Calligraphy ‘artists’ give a bad name to proper artists.  Being able to write fancy wedding invitations does not make you an artist.  What it actually makes you is the slowest note taker in the world, I bet they would be rubbish at taking the minutes.

“Did you get all that Maude?”

“Not quite, what did you say after ‘I’?”

Surely this ’skill’ must have died out by now?  My Mac has absolutely loads of fonts built in, so I can make my dreary prose look as fancy as I like.  In seconds.  I even have a font that lets me write like the lettering Back to the Future, it is ace.

At no point would I consider getting someone else in to write something down for me.  Being able to do something that a computer can do, only doing it slower and more expensively, does not offer a strong career path.

Don’t get me wrong, I am sure that back in the nineteenth century it was quite popular, mainly as Helvetica and Arial had not taken off among the word processing community.  It was probably a lucrative career at that point.  But so was sticking leeches to people to cure them of the bad Aids (or whatever the Victorian equivalent was; the good Aids?), and that skill soon died out.  Apart from the mentals who believe in ‘alternative’ medicine, but you can’t count them as proper people.
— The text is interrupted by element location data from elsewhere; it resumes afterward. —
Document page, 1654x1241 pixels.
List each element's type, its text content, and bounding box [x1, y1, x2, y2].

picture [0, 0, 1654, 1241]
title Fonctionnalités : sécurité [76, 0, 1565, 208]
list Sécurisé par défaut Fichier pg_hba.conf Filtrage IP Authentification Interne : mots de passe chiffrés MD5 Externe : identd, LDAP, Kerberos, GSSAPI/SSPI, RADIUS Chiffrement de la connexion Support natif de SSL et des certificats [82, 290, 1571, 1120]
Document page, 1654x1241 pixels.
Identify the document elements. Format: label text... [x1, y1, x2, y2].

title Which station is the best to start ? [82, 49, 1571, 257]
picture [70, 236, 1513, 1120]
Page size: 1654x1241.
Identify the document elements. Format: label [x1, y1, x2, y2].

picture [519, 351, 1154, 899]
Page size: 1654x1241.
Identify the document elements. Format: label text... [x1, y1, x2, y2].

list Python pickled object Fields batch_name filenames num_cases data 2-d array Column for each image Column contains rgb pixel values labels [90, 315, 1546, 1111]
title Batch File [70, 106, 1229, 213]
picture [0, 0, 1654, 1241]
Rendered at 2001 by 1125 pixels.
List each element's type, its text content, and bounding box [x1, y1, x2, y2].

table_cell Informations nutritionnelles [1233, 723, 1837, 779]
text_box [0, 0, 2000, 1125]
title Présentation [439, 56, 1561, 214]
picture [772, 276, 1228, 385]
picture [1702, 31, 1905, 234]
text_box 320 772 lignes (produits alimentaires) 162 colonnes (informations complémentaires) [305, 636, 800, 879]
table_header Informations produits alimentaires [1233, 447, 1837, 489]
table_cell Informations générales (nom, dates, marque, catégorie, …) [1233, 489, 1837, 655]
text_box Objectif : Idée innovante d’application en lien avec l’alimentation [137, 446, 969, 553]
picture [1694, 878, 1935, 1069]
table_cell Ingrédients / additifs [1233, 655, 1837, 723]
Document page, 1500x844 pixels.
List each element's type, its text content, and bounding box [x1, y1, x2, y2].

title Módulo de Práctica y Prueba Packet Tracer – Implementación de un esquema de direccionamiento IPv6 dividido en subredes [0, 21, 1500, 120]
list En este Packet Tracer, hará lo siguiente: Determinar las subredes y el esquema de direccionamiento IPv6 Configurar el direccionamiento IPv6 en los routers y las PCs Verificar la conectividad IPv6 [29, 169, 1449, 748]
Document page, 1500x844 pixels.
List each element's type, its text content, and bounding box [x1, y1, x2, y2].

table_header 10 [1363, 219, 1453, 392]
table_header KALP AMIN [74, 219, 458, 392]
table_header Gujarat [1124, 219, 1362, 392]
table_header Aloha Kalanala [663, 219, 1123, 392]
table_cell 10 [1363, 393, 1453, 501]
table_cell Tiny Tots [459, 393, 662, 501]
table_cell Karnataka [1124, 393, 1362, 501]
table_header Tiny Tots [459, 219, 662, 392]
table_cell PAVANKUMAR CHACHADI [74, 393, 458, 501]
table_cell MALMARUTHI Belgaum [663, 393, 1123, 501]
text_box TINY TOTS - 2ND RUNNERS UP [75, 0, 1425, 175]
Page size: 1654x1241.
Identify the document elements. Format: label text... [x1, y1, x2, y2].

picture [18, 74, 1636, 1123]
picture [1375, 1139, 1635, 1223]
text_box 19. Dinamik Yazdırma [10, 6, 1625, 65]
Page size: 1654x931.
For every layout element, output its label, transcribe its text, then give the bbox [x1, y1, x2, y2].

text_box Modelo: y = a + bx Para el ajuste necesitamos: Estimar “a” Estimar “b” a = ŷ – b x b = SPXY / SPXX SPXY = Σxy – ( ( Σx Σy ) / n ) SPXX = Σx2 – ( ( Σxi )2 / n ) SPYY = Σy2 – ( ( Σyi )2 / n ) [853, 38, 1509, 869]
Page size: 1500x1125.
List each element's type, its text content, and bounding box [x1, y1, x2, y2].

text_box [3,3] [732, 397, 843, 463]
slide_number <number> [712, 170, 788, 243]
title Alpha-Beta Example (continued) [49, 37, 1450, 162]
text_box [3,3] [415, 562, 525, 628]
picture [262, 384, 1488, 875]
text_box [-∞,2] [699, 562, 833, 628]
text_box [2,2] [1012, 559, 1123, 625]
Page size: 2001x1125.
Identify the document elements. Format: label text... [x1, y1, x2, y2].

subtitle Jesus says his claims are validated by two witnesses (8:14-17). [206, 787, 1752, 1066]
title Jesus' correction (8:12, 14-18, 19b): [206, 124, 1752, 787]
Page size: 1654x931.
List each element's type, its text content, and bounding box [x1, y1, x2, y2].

I remember a girl at school who was very good at calligraphy, which at the time was her single redeeming feature.  Getting her to spend her lunch hour writing “Dale sucks balls” on the blackboard in two feet high calligraphy lettering was quite amusing at the time.  If she offered to do it today I would say no, not because Dale doesn’t suck balls, he might well still do, but because I can do it myself in moments on a computer.

All calligraphists should learn a proper skill, like plumbing or contract killing.